TASK DIRECTIONS => Pull out every line from the beginning of the entries down to and including the line containing "Smooth Rotary Mechanism", and reproduce each one unchanged.

LISTED RECORDS =>
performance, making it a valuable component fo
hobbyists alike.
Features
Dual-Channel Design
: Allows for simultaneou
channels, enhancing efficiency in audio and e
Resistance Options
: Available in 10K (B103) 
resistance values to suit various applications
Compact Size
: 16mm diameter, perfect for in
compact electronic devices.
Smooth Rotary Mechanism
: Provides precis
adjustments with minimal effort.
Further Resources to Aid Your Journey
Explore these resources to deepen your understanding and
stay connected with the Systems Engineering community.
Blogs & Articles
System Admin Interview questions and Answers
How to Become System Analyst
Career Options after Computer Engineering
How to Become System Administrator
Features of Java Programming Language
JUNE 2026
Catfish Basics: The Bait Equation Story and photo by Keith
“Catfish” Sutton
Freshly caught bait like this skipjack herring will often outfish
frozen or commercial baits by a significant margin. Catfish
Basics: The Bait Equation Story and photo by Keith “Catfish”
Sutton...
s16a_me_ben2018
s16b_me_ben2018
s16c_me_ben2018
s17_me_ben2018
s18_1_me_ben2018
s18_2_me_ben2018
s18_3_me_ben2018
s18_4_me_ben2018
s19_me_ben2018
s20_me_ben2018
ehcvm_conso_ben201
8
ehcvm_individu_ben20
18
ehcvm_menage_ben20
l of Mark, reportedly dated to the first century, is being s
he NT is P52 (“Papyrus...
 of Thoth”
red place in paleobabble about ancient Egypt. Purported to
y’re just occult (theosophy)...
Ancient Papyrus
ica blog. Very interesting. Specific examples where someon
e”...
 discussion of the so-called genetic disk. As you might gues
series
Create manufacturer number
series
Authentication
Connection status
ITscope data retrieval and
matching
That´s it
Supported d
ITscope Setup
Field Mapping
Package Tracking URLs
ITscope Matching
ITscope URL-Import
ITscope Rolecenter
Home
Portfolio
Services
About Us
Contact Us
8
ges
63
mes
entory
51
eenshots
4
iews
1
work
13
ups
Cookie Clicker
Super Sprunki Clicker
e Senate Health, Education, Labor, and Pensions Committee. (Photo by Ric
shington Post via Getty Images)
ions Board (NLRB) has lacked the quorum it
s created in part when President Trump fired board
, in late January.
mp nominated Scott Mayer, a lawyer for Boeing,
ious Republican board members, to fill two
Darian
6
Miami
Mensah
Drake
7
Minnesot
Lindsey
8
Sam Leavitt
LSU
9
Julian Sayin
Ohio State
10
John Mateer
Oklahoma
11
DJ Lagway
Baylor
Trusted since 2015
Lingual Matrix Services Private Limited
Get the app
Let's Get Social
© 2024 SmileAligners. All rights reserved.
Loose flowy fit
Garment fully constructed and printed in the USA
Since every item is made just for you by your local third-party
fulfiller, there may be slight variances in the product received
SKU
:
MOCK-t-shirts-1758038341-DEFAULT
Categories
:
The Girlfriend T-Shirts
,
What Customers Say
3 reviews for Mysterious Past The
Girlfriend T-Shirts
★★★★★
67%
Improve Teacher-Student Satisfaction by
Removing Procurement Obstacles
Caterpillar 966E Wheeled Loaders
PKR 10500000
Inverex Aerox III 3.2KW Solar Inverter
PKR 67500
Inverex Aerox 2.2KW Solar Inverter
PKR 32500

TASK OUTPUT =>
performance, making it a valuable component fo
hobbyists alike.
Features
Dual-Channel Design
: Allows for simultaneou
channels, enhancing efficiency in audio and e
Resistance Options
: Available in 10K (B103) 
resistance values to suit various applications
Compact Size
: 16mm diameter, perfect for in
compact electronic devices.
Smooth Rotary Mechanism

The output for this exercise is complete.